Pfc. Albert E. Schwab wasn’t one of them. He choose to join the Marine Corps and serve his country, said his nephew Jim Carlson during a visit to Camp Schwab on Sunday.

Under the draft rules of the time, he could have received a deferment because he had a child, Carlson explained.

Instead, "he chose to leave his family to come and serve," said Janie Brady, Schwab’s niece.

So, on May 12, 1944, Schwab left his wife and 2-year-old son in Oklahoma after joining the Marine Corps.

By April 1, 1945, the former oil worker was a flame-thrower operator landing on the shores of Okinawa with 1st Battalion, 5th Marine Regiment, 1st Marine Division, according to the U.S. Marine Corps History and Museums Division Web site.

On May 7, his company was pinned down by Japanese troops. Ignoring enemy fire, Schwab ended the standoff by climbing a ridge and attacking the machine gun position with his flame thrower, according to the Web site.

The rest of his company was then able to advance to the top of the ridge. But then a second machine gun began firing on the company, according the Schwab’s Medal of Honor citation.

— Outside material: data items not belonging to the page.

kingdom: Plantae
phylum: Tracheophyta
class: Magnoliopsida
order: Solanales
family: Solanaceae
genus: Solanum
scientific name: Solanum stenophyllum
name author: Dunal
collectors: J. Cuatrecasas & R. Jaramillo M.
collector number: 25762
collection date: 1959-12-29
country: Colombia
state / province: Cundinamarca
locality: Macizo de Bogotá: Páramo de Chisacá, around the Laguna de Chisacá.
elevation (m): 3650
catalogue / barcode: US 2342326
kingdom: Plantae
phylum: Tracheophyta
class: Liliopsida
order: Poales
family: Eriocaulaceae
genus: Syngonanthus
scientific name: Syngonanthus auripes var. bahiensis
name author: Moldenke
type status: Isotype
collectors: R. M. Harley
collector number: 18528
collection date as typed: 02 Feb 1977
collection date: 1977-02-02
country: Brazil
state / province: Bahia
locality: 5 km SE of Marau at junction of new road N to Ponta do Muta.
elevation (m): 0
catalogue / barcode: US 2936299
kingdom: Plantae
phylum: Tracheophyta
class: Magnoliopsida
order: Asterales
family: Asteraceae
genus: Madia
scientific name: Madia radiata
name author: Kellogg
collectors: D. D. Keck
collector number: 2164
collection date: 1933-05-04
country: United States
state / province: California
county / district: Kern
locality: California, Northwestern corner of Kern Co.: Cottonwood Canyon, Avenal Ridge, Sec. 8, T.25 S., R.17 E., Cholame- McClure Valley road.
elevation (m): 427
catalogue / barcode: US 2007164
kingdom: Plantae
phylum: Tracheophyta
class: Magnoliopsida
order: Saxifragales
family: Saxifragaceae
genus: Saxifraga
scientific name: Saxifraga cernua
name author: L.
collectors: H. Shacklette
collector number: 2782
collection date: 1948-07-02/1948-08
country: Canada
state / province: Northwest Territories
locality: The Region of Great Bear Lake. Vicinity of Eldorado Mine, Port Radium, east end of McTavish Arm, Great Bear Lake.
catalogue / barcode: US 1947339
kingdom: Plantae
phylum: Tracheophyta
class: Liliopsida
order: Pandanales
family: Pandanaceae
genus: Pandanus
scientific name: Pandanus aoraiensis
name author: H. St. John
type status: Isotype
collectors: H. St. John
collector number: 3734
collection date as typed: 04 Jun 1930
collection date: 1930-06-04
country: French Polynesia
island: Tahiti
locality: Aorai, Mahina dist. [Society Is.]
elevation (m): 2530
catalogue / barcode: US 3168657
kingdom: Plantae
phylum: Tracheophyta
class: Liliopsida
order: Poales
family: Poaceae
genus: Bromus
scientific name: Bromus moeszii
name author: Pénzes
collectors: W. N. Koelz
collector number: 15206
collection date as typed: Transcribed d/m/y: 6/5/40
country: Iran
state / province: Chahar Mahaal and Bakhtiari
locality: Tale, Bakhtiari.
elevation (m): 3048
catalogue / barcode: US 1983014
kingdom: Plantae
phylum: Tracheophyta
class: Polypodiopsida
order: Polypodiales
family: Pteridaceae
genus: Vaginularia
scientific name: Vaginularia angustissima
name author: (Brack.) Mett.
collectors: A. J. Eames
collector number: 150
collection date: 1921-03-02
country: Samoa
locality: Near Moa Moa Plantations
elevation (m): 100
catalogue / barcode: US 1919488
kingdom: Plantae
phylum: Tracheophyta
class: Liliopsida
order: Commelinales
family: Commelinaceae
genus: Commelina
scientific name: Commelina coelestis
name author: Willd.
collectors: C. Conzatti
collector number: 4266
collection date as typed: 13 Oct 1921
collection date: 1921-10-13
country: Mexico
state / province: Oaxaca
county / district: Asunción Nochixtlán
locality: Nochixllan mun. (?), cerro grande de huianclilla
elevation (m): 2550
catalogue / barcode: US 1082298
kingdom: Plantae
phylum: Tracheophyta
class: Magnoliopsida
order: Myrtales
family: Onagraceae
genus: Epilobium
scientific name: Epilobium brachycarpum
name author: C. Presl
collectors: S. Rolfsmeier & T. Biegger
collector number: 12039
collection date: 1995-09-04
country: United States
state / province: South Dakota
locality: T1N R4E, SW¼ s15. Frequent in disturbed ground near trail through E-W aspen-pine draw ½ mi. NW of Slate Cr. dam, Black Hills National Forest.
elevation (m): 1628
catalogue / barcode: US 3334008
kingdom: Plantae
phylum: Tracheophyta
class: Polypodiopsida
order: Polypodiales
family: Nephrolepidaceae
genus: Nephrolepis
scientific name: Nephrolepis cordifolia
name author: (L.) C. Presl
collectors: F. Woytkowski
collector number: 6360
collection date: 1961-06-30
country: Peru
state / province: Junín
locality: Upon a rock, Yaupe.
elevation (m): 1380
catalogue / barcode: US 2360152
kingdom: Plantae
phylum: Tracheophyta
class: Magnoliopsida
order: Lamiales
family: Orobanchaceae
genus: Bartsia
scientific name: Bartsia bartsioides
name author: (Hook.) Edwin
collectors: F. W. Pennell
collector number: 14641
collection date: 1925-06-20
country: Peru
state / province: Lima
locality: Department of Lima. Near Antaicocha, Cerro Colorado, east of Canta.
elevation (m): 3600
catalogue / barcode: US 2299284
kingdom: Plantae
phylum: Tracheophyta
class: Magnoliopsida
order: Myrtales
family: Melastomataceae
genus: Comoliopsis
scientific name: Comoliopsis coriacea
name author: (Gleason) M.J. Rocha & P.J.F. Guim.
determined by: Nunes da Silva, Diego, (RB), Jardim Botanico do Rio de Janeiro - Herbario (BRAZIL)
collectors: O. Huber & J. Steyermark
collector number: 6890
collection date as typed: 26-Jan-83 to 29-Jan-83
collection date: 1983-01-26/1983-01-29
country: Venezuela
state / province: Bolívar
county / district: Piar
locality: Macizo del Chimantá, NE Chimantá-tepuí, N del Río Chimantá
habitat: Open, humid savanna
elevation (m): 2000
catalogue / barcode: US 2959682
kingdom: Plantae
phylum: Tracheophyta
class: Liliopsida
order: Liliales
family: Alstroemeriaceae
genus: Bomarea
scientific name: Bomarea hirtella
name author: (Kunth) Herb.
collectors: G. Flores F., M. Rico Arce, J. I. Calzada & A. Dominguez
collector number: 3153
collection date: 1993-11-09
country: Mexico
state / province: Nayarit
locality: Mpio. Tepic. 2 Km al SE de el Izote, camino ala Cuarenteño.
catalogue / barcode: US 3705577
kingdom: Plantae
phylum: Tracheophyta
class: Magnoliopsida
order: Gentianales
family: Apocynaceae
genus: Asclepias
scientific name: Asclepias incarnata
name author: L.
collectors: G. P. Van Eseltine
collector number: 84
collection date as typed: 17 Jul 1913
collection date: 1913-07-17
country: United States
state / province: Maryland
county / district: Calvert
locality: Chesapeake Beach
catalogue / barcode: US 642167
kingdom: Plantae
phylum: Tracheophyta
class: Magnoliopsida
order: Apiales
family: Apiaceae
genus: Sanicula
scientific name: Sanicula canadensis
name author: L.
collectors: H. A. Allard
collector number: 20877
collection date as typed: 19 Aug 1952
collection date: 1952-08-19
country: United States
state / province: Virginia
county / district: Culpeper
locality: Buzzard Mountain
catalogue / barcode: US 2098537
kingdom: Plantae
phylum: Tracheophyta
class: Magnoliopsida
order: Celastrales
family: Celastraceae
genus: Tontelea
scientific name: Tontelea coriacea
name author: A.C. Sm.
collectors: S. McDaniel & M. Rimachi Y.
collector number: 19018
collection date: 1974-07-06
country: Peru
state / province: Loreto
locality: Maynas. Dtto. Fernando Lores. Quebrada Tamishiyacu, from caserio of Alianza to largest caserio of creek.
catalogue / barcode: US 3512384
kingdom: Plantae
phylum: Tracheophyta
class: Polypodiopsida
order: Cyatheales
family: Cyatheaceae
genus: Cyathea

Despite diminishing fuel for his flame thrower, Schwab, 24, continued with his one-man assault on the second gun, according to his citation. He was able to destroy the gun before a final burst of gun fire left him fatally wounded.

His citation credits that Schwab’s single-handed destruction of the two gun positions with allowing his company to continue its advancement.

Schwab died days before he would have completed a year’s service in the Corps.

Little more than a year later, on Memorial Day 1946, his Medal of Honor was presented to his then 3-year-old son Steven Albert Schwab in Tulsa, Okla.

Camp Schwab was named in honor of Schwab in October 1959.

The Medal of Honor presented to the Schwab family is now on permanent loan to the Tulsa Historical Society.